## Extracted text
===============

HATE is a test harness, a program that is intended to take the tedium out of testing and evaluating programs.
Some effort has been taken to ensure that HATE is totally independent of both the program being tested and the series of tests to be applied to the test program. The intention is to provide a single tool that may be used for both testing and evaluation; to encourage well-designed objective testing; and, by allowing researchers to apply the same sets of tests to their own programs, to make it easy for researchers to compare techniques on an informed basis.

The major features of HATE are:
    * HATE is written in a high-level scripting language and may be used unchanged on any platform that the language supports. This includes all flavours of Unix; Linux; Windows NT, 95, 3. n ; and the Macintosh.
    * Test scripts may be used unchanged on all platforms.
    * Test scripts are independent of the software being tested or evaluated.
    * Programs are interfaced to HATE by means of a short interface procedure ; thereafter, all relevant existing test scripts may be used with them.
    * The decomposition into test script and interface procedure, and the portablity of HATE, encourage the sharing of scripts between developers or researchers.
    * HATE is able to generate its output in a range of forms, including HTML and LaTeX tables.

===============

## Given records
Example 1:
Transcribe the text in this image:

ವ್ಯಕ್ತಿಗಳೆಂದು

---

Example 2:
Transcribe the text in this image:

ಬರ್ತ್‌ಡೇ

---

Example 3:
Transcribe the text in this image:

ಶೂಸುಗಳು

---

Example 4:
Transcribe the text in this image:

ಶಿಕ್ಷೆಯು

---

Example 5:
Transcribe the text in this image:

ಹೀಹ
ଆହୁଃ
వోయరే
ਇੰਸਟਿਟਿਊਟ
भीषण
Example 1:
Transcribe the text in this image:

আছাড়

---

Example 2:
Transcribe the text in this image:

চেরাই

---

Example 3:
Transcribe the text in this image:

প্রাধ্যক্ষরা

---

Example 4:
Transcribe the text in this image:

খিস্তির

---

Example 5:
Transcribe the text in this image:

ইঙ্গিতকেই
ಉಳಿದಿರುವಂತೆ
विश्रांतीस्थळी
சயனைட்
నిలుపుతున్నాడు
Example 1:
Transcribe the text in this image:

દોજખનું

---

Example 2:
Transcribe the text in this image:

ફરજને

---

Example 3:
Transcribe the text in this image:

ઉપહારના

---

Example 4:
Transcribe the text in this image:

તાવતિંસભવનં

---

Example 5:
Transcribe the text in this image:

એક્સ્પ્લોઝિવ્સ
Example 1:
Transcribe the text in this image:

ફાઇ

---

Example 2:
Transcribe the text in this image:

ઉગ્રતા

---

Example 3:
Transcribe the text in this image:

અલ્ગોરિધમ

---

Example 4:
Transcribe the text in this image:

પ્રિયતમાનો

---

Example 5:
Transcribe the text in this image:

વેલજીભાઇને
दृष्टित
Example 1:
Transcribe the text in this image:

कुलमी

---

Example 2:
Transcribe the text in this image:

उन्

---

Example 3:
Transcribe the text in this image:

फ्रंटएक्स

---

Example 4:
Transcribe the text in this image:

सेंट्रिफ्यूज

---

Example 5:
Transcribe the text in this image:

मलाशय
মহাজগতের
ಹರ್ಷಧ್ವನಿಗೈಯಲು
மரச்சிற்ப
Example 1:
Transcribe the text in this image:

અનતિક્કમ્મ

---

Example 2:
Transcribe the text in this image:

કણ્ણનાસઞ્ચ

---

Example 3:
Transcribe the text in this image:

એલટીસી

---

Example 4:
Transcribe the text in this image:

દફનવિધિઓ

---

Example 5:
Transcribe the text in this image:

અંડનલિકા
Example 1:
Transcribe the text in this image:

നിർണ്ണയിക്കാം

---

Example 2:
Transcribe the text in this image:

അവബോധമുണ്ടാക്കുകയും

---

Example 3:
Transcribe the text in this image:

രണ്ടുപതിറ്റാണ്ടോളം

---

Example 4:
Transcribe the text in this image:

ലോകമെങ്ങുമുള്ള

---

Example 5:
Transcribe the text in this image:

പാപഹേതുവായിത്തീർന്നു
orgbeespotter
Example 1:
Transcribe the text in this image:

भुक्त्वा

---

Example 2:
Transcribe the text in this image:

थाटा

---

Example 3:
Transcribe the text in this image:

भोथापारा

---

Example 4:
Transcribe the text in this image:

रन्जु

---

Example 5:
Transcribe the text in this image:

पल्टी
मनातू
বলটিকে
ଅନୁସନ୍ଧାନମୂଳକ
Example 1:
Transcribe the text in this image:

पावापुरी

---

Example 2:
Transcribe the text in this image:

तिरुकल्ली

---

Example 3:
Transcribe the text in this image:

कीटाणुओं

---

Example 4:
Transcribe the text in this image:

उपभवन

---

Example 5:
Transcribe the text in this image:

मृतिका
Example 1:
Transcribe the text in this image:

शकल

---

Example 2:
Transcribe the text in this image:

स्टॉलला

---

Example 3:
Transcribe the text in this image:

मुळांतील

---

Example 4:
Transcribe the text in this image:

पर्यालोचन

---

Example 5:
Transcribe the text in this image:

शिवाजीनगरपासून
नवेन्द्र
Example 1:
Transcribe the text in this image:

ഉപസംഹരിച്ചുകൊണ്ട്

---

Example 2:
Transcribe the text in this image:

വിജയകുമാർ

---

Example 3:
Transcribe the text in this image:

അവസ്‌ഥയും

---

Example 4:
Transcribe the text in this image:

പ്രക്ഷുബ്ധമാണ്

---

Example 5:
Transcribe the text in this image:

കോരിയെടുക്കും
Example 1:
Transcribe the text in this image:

===============

## Requests
(A) According to the HATE description, by what means are programs interfaced to HATE?
(B) Resume the description of the HATE test harness, beginning after its final sentence.

## Answers for this exercise
(A) Programs are interfaced to HATE by means of a short interface procedure.

(B)
HATE was developed principally to aid the evaluation of computer vision algorithms . There is increasing realization within the vision research community that this type of work is essential in converting computer vision from a "black art", with algorithms being tested on only a few images, to sound engineering practice. It is hoped that the vision community will develop test scripts that allow comprehensive comparisons of existing algorithms to be performed, and that new algorithms are subsequently compared with the existing body of results.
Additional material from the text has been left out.